Oliver et al. argue that ‘rather than asking how research evidence can be made more influential, academics should aim to understand what influences and constitutes policy, and produce more critically and theoretically informed studies of decision-making’ [32]. The data broker is in a unique position to assess why some evidence translates into policy and why some does not and to increase future usefulness of evidence to policy. We suggest the broker uses the above list as criteria to assess the success or failure of knowledge translation, that is, (1) effectiveness of communication, (2) responsiveness of data systems, (3) formulation of policy questions, (4) timeliness of data collection and analysis, (5) limitations of findings, and (6) presentation and dissemination of evidence.

6 Conclusion

The strength and quality of data to support policy decisions depend on investments countries make to ensure their information systems are robust. In 2015, the world community committed to the Sustainable Development Goals for achievement by 2030 [36], and called for investments in data systems to measure progress with these policies and interventions [37]. Later chapters in this book explore ways to strengthen these systems. We emphasize that the systems only exist to support decision-making and so they must meet users’ needs. Where the structures do exist, it does not always follow that the information is relevant and readily available to answer specific policy questions. Data may be fragmented between different data sources making it difficult to gather and triangulate them to support a policy under development. Scientific knowledge about the efficacy of an intervention may exist but researchers are not able to communicate their findings to policymakers. Alternatively, the policymaker may simply ignore or mis-interpret the evidence.

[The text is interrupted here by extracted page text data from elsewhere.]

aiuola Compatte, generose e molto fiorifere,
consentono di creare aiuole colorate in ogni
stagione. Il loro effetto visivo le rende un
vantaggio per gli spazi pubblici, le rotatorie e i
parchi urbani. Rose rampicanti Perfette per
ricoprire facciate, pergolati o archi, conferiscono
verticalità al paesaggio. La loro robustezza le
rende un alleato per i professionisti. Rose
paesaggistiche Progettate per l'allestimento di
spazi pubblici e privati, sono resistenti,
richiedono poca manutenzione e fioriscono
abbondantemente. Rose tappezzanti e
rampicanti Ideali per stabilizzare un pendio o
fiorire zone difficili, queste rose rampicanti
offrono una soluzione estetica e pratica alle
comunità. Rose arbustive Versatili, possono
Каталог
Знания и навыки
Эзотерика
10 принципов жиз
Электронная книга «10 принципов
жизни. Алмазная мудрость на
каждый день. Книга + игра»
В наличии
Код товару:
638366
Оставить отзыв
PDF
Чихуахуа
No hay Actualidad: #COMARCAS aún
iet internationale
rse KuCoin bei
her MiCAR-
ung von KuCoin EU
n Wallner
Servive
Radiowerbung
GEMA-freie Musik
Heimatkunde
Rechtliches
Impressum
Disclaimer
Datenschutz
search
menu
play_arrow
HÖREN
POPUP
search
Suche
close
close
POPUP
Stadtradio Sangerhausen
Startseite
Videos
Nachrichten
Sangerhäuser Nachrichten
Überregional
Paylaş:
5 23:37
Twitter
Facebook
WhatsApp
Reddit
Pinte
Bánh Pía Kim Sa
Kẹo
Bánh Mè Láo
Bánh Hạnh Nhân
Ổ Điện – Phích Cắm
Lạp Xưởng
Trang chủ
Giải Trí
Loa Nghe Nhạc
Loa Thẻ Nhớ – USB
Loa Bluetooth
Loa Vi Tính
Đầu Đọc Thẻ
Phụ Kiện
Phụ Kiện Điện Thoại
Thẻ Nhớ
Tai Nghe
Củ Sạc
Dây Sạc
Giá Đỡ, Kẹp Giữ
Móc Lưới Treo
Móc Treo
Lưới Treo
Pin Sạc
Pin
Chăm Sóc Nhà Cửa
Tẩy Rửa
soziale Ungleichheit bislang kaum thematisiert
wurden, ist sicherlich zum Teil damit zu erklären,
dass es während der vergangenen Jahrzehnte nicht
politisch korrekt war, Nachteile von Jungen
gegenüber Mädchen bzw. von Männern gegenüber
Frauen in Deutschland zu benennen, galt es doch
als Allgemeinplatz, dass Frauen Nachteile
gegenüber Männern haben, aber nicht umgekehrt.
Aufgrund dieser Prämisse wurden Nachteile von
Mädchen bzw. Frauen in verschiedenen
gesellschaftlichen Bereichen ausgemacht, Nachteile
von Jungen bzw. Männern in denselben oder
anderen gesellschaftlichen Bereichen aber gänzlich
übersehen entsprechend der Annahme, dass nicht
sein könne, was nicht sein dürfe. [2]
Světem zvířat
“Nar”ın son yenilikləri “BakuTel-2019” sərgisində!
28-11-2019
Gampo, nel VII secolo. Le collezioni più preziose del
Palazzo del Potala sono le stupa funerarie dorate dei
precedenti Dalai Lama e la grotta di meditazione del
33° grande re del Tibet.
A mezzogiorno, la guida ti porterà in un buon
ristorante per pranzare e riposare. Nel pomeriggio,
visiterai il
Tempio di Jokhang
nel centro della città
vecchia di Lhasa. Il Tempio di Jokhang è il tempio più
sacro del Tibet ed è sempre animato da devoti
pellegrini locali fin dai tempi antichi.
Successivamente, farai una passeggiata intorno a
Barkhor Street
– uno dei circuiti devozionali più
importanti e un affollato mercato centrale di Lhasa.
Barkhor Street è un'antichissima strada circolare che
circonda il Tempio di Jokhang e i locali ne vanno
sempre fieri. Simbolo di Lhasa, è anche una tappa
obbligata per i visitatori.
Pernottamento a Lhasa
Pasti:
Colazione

We highlight the significance of what we call a data broker, a role filled by an individual scientist or a group providing advice on data for policy analysis. Data brokers understand the full range of data and research evidence available and have skills to work with data generators and analyst researchers to triangulate information to answer specific policy questions. They may work in a government policy unit or an independent policy watchdog group. The Regional East African Community Health (REACH), for example, operates as a knowledge broker between policymakers, researchers from universities and civil society [12]. In the US, the Kaiser Family Foundation serves as a broker by synthesizing and publishing information on topical policy issues for policymakers, the media, the health policy community and the public [24].

Over-riding all else, data specialists need training to work with policy stakeholders—lawmakers, programme managers and policy watchdogs—to understand their needs and ensure that the data they collect and the research they undertake is relevant, timely and clearly presented. Their training should include direct experience of decision-making so that they are prepared to work effectively with policymakers in translating data and evidence into policy. We recommend that data specialists provide training tailored to the needs of data brokers. Policymakers also need to understand the strengths and limitations of data in answering complex policy questions, as well as the amount of time needed to generate the data required to ascertain whether sufficient progress is being made. We suggest creating a learning environment in which both policymakers and data professionals are willing to continue to improve and refine, as well as learn from their policy directives. Many factors can interfere with fulfilling the intent and implications of the evidence provided. Sustained relationships between policymakers and data specialists and follow-up are critical to the success of the evidence-to-policy process. Ongoing relationships also engage both sets of actors in a dynamic process which is at the heart of evidence-driven policy.

Key Messages

  • Accessible, relevant and timely data can enhance policymaking.

  • Open, flexible information systems, supplemented by dedicated studies, can provide data to inform and monitor policy.

  • If data specialists and policymakers communicate effectively, they are more likely to translate data into action.

  • Data specialists can improve their contributions to policymaking by examining why some evidence translates into policy and some does not.